### Extract to read:
>>>>

Chevallard said fourth-quarter net product revenue was approximately $1.6 million in the company’s first quarter of product launch, supported by over 20,000 monthly paid and filled prescriptions. He described two distribution channels: an ePharmacy channel, where revenue is recognized upon delivery to the consumer, and a traditional retail pharmacy channel supplied through wholesalers, where revenue is recognized when shipments are received by the wholesaler.
On expenses, Chevallard said total fourth-quarter operating expenses were approximately $40 million, including $4 million of non-cash stock-based compensation, compared with $31.4 million in the third quarter of 2025. Net cash burn in the quarter was approximately $32 million.
Cost of goods sold totaled $400,000, which Chevallard said was driven largely by indirect costs related to non-recurring manufacturing processes. Looking ahead, he said the company anticipates trending to approximately 90% direct product gross margin.

<<<<

### Material shown:
>>>>

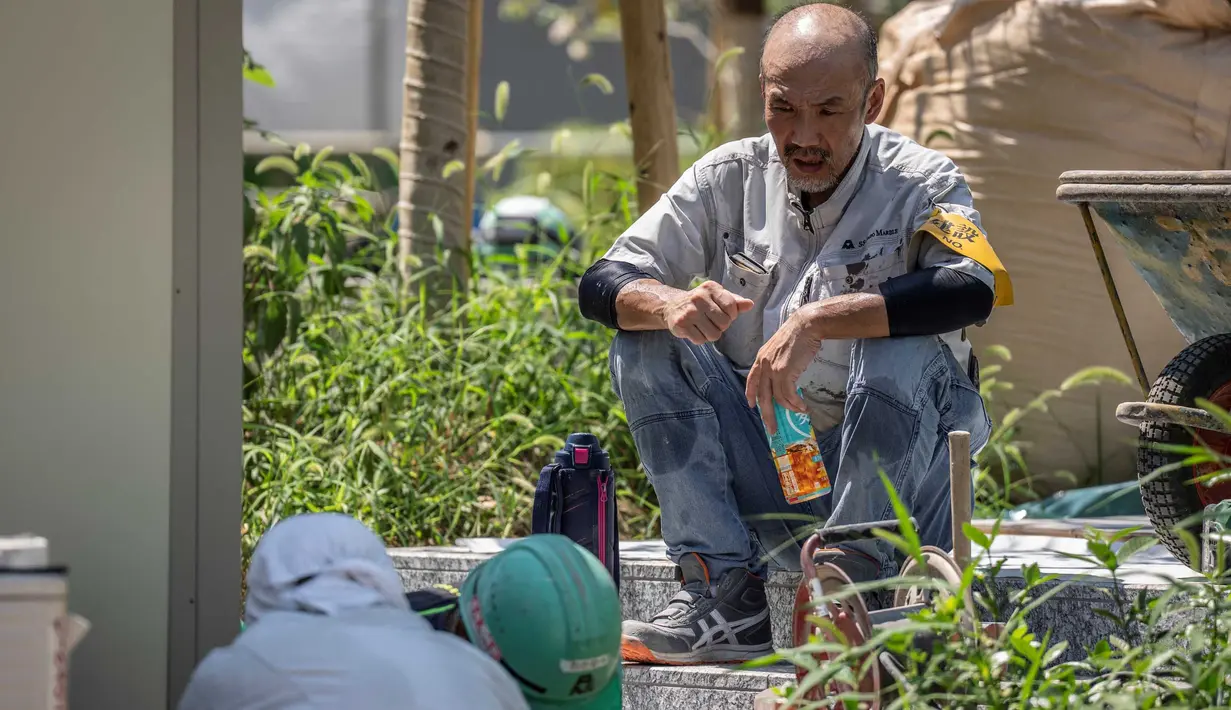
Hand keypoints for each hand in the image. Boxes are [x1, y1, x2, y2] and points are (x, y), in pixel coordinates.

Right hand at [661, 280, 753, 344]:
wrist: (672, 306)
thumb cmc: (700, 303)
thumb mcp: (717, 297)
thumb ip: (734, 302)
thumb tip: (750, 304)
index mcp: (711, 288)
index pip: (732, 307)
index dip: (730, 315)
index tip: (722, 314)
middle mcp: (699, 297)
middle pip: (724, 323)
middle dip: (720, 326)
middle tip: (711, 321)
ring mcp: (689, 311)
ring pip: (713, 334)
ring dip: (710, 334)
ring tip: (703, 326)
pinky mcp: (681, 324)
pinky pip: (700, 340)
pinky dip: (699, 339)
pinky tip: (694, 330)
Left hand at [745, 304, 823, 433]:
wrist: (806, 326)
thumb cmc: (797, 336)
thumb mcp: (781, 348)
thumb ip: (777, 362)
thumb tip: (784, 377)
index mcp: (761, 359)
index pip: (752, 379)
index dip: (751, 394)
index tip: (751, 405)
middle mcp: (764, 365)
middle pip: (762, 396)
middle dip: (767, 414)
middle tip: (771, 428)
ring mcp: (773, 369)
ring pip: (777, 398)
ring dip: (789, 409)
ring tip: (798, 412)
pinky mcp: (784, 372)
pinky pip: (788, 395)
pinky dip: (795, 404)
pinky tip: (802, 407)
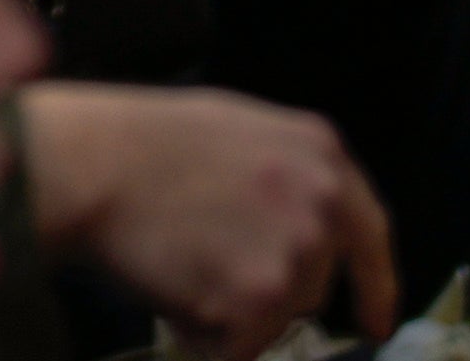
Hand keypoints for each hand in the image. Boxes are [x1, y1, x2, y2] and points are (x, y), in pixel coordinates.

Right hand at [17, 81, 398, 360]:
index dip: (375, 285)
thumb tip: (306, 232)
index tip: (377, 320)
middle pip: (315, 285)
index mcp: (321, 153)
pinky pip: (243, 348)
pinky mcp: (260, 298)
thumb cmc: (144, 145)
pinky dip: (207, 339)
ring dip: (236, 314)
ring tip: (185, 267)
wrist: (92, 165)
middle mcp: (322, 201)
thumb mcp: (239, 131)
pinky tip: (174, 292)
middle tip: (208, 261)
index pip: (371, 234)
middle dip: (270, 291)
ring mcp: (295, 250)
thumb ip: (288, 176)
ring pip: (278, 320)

<<<<
>>>>

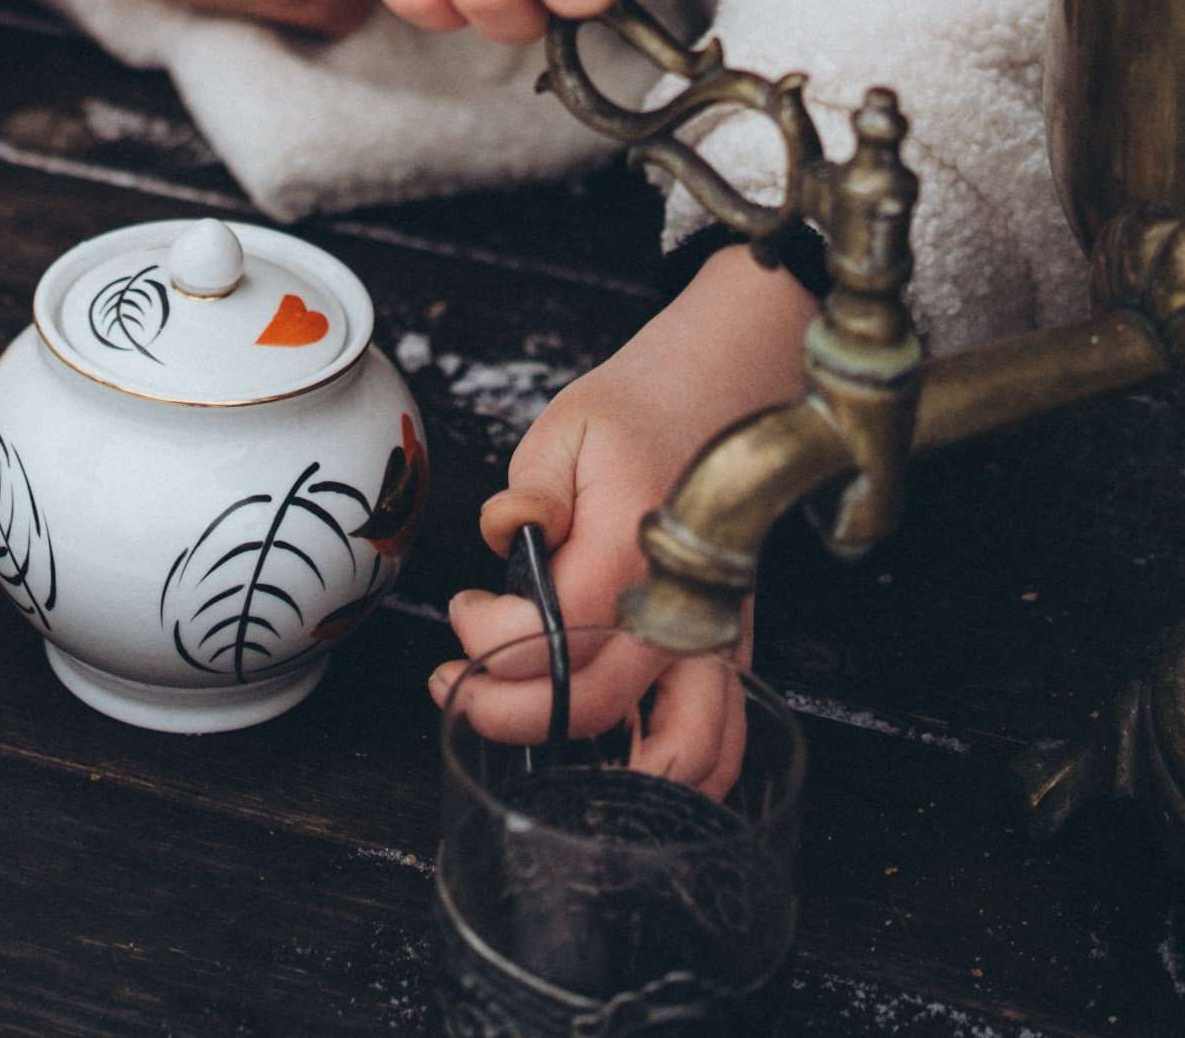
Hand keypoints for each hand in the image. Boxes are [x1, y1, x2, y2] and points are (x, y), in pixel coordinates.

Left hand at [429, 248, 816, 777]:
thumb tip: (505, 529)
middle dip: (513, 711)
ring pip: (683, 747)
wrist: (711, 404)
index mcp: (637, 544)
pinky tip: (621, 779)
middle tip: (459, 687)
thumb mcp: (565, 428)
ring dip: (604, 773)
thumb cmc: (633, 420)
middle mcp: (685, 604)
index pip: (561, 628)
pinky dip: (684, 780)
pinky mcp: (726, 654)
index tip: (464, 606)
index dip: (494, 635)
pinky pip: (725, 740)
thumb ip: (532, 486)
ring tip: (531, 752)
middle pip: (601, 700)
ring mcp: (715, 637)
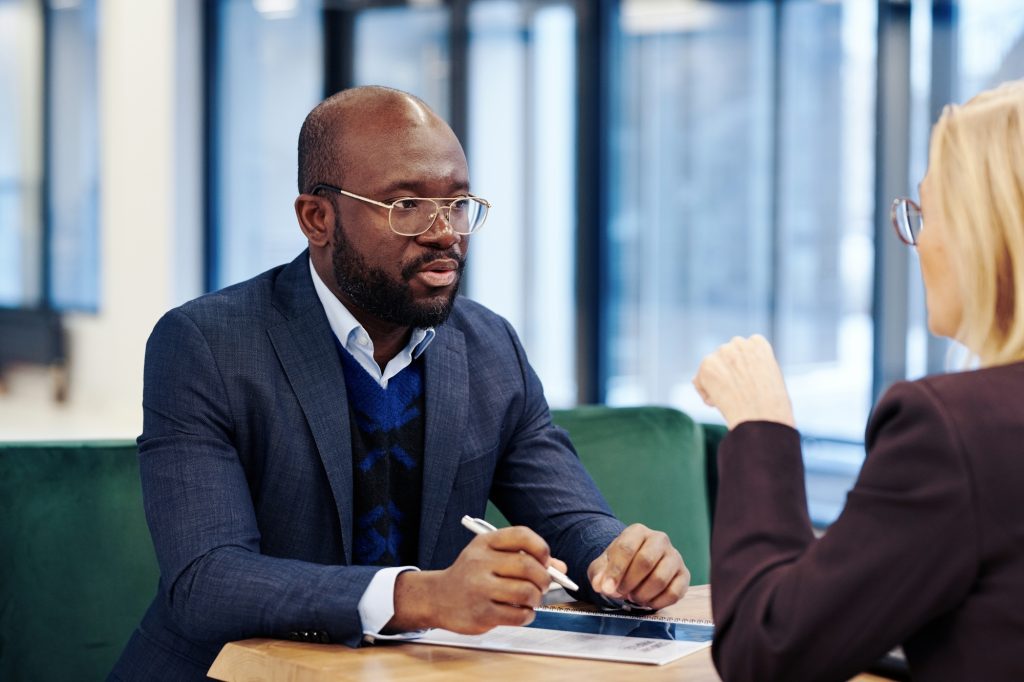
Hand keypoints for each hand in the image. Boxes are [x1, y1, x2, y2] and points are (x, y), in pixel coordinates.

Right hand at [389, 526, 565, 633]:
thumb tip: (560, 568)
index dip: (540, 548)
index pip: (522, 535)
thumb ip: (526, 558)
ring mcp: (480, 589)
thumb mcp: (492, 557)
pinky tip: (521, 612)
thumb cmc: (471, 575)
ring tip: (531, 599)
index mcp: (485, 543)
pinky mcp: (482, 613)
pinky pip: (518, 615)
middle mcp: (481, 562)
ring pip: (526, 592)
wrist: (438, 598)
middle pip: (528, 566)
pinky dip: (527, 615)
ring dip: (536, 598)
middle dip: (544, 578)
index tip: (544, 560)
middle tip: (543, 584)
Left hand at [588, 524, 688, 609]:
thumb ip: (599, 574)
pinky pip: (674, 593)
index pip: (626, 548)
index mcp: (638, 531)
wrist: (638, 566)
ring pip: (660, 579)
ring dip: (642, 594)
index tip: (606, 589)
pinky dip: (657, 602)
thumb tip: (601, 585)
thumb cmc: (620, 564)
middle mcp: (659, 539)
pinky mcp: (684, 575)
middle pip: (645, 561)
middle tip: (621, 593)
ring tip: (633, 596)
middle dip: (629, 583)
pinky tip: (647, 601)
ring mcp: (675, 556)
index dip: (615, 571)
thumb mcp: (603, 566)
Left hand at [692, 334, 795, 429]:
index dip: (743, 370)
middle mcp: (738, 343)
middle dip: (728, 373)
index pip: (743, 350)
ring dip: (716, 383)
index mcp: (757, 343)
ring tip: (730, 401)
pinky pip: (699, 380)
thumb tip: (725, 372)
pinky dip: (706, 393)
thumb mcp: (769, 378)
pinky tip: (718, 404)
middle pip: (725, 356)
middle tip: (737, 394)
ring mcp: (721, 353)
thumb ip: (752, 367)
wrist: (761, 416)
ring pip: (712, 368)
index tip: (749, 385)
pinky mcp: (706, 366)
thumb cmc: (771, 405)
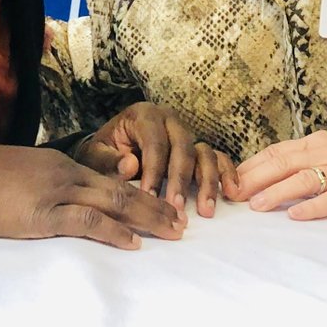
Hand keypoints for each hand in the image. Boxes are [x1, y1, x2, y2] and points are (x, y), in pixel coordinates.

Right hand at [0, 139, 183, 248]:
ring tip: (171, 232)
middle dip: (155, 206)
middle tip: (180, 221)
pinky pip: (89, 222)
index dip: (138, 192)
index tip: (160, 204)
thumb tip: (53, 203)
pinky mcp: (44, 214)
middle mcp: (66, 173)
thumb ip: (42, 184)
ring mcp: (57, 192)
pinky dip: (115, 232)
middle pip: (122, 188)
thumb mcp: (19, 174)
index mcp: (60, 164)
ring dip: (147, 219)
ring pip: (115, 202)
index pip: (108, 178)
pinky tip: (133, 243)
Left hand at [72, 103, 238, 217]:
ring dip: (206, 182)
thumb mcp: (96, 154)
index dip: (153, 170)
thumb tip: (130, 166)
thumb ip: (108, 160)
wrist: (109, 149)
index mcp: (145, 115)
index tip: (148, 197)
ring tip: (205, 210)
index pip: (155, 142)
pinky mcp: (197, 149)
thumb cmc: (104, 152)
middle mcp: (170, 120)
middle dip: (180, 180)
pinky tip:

<<<<

### Assigned task:
Rewrite the passage on fourth-quarter results from "On expenses, Chevallard" up to and including "approximately $32 million.", switching "non-cash stock-based compensation" to "non-cash equity compensation". The listing comes from a separate source, not from the passage on fourth-quarter results.

### Response to this exercise:
On expenses, Chevallard said total fourth-quarter operating expenses were approximately $40 million, including $4 million of non-cash equity compensation, compared with $31.4 million in the third quarter of 2025. Net cash burn in the quarter was approximately $32 million.